Leon-Sander / Local-Multimodal-AI-Chat

GNU General Public License v3.0
124 stars 73 forks source link

PDF AND IMAGE LOADING AND RESPONSE TOO SLOW! #30

Closed Paramjethwa closed 4 days ago

Paramjethwa commented 1 week ago

Facing this issue where the pdf file of 1.5 mb took me 30 minutes to load and more few minutes to response, while image processing took around 10 minutes per images from loading to getting response.

Voice loading is pretty decent with 3-4 minutes of processing and answer the given question.

Normal chat with the model working pretty good which gives around 20-25 second response time as compared to others

Also i cant have my GPU to work for this, pdf loading takes zero GPU usage as well as the image loading.

while Image loading take 90%+ usage of my CPU

i am using windows 11 and checked in my task manager performance where the GPU usage is nearly zero and cpu is around 4-8 percent while running the project, i have GPU Nvidia 4050 with latest intel 13th gen 13700hx processor, is there any solution for this?

This is snippet of terminal processing in my Vscode, this is how the process look while loading the PDF which is of 1.5mb

model.safetensors: 100%|█████████████████████████████████████████████████████████████████████████████████████████████| 1.34G/1.34G [04:23<00:00, 3.02MB/s] model.onnx: 100%|████████████████████████████████████████████████████████████████████████████████████████████████████| 1.34G/1.34G [07:26<00:00, 2.99MB/s] pytorch_model.bin: 100%|█████████████████████████████████████████████████████████████████████████████████████████████| 1.34G/1.34G [07:29<00:00, 2.98MB/s] sentence_bert_config.json: 100%|███████████████████████████████████████████████████████████████████████████████████████| 52.0/52.0 [00:00<00:00, 51.8kB/s] special_tokens_map.json: 100%|███████████████████████████████████████████████████████████████████████████████████████████████████| 125/125 [00:00<?, ?B/s] tokenizer.json: 100%|███████████████████████████████████████████████████████████████████████████████████████████████████| 711k/711k [00:00<00:00, 944kB/s] tokenizer_config.json: 100%|██████████████████████████████████████████████████████████████████████████████████████████████| 366/366 [00:00<00:00, 338kB/s] vocab.txt: 100%|████████████████████████████████████████████████████████████████████████████████████████████████████████| 232k/232k [00:00<00:00, 616kB/s] modules.json: 100%|███████████████████████████████████████████████████████████████████████████████████████████████████████| 349/349 [00:00<00:00, 375kB/s] load INSTRUCTOR_Transformer max_seq_length 512 Documents added to db.

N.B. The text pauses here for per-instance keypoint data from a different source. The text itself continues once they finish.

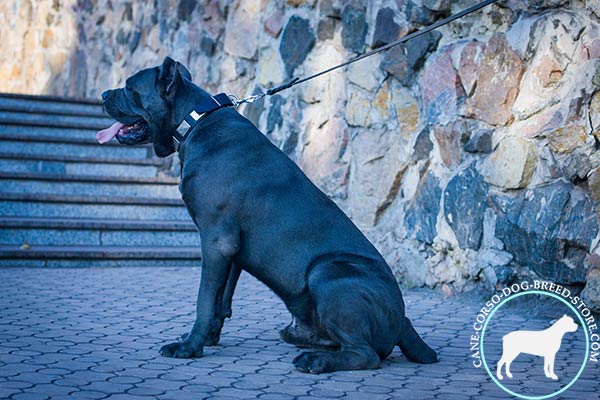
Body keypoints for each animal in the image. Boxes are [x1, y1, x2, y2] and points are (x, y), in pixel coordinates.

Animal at [97, 57, 436, 374]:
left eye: (129, 87)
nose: (103, 94)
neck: (195, 122)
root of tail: (402, 320)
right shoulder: (231, 251)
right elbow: (221, 301)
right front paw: (207, 338)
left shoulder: (215, 240)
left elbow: (204, 300)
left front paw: (189, 346)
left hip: (326, 271)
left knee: (366, 355)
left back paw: (316, 361)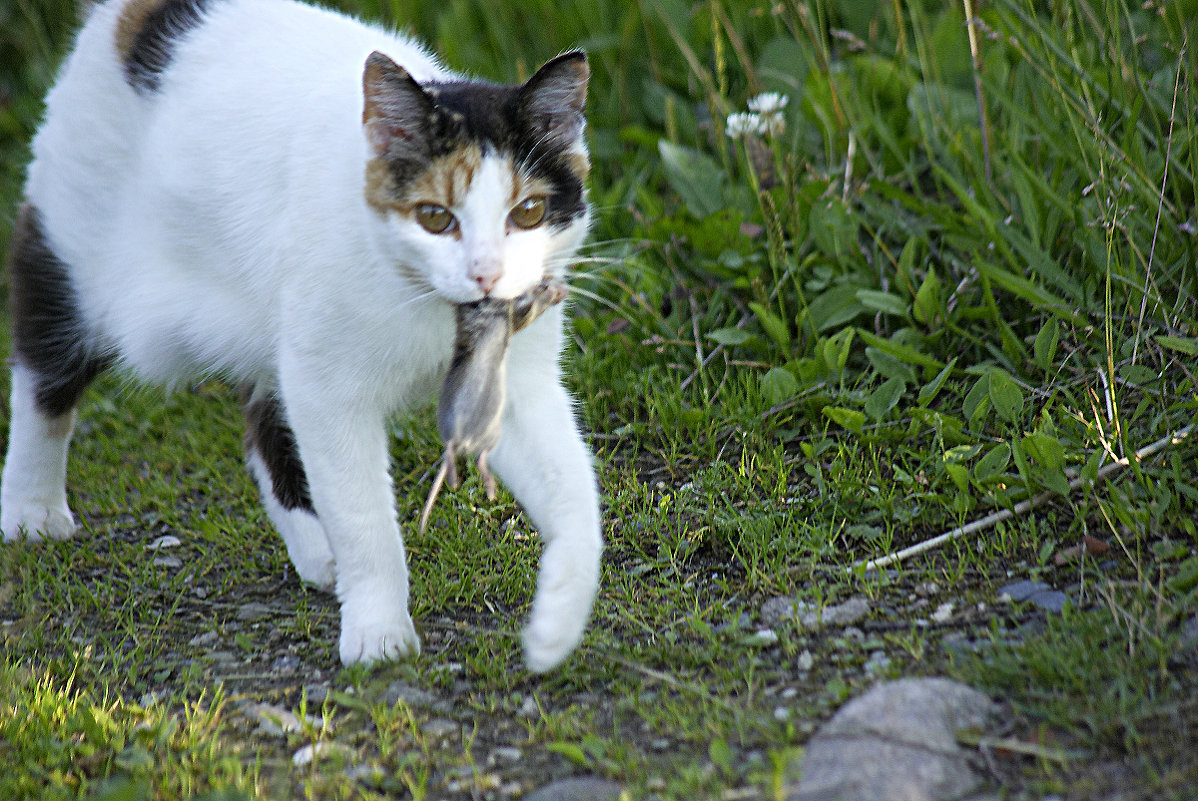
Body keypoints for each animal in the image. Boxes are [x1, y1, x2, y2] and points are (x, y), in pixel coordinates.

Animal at [0, 0, 599, 675]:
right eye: (434, 217)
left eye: (527, 213)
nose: (486, 274)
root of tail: (139, 15)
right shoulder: (330, 388)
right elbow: (364, 516)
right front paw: (378, 632)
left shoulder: (518, 382)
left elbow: (576, 495)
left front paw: (557, 624)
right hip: (71, 247)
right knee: (45, 371)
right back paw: (32, 508)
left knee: (264, 419)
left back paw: (317, 548)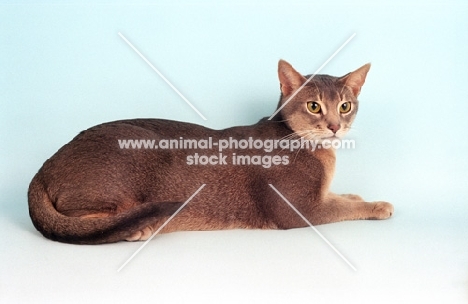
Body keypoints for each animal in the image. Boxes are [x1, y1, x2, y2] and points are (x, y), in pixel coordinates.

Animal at [28, 59, 394, 245]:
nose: (334, 126)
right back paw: (138, 228)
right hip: (136, 151)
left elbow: (341, 197)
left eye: (345, 106)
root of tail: (44, 167)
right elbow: (341, 208)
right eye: (313, 106)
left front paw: (355, 194)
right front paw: (378, 205)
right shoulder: (300, 209)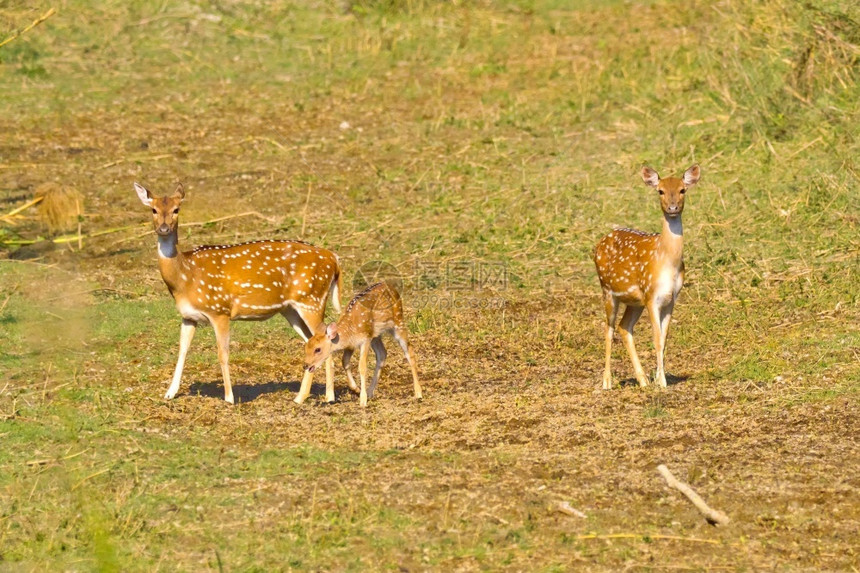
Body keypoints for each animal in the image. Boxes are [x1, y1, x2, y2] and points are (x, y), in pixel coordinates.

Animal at [133, 182, 340, 402]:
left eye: (176, 209)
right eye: (153, 210)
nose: (163, 228)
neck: (184, 277)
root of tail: (334, 260)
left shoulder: (220, 310)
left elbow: (222, 354)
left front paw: (229, 397)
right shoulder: (188, 316)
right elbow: (182, 350)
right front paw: (170, 393)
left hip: (312, 300)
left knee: (326, 338)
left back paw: (329, 396)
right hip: (291, 309)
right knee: (312, 341)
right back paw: (301, 397)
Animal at [596, 164, 704, 388]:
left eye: (682, 190)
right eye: (660, 191)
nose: (672, 208)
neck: (666, 260)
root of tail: (598, 244)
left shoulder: (671, 298)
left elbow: (664, 338)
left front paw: (658, 379)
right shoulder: (651, 295)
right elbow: (656, 338)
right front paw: (661, 382)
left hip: (635, 301)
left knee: (624, 327)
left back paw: (643, 380)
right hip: (607, 290)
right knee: (608, 329)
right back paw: (607, 382)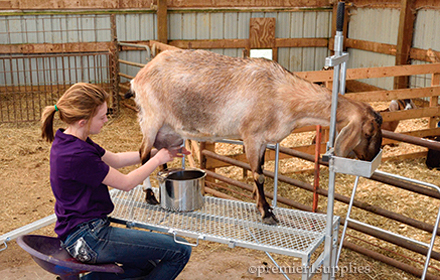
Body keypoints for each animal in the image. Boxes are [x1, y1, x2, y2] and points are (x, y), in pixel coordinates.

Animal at [128, 48, 382, 225]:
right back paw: (150, 195)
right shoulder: (251, 136)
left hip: (168, 130)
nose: (370, 159)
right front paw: (267, 212)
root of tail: (138, 76)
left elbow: (261, 171)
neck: (282, 94)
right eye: (368, 132)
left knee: (158, 155)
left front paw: (262, 206)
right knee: (143, 153)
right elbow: (258, 176)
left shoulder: (263, 141)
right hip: (151, 119)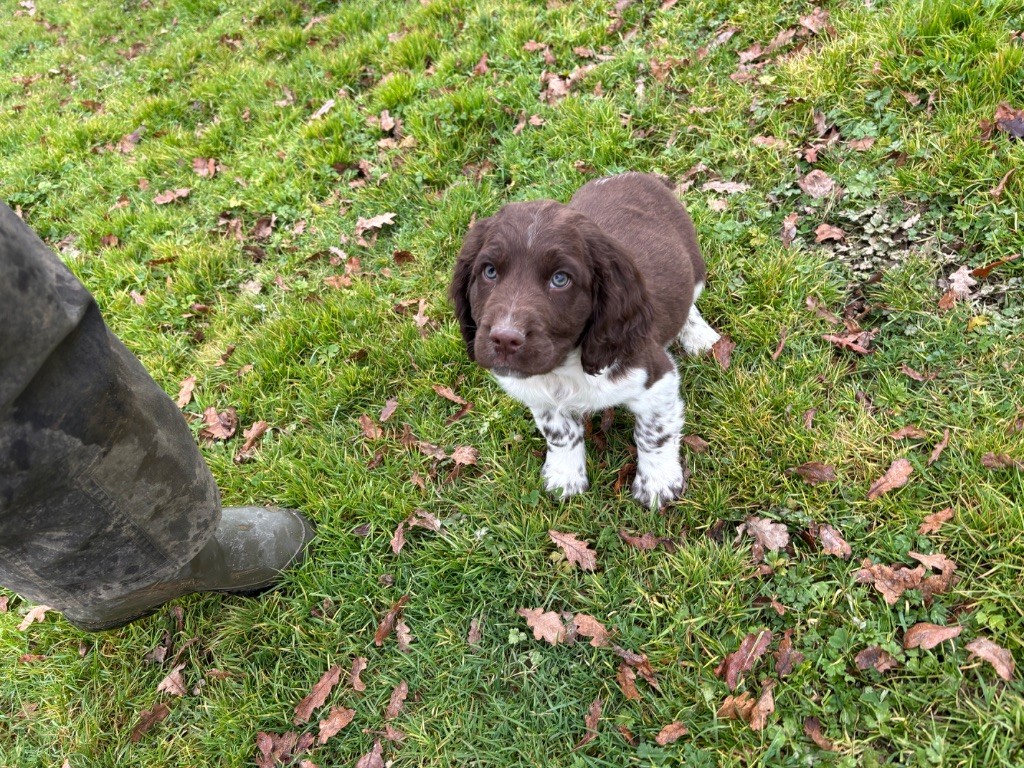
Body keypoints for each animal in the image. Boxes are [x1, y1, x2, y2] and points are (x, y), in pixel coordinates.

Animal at [448, 175, 720, 512]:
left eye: (560, 279)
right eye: (489, 271)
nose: (504, 339)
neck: (565, 368)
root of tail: (634, 174)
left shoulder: (657, 378)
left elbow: (653, 434)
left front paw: (658, 483)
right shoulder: (537, 393)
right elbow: (560, 433)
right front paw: (565, 476)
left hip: (694, 267)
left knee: (689, 304)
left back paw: (699, 336)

JTMarsh556 commented 1 week ago

I suggest verifying you have pytorch installed in your environment. A lot of the embedding methods out there rely on it. Been a while since I have used this application but I have found that in many cases this will lead to slow embedding because without it you are forced to use the CPU for the embeddings which is very slow. Again, I have not used this application in a while so this may not be the problem here but it is extremely common.

https://pytorch.org/get-started/locally/

Leon-Sander commented 1 week ago

I just updated the code to work with ollama, which makes everything faster. I would suggest downloading the newest code version and using docker compose to set it up, everything explained in the readme. I tested it with cpu only on windows and it took 30 seconds for a 3mb pdf. With gpu of course way faster.

You need docker and on windows also wsl installed to run docker with gpu usage. I would recommend to always use GPU when possible.

Leon-Sander commented 4 days ago

Something I just realized after looking at your screenshot again, you seem to have a slow internet connection, it took around 20 minutes to download the embedding model. The same probably applied to voice messages. This is only done once, so your subsequent usages will be faster. Also working on windows is generally slower than on linux.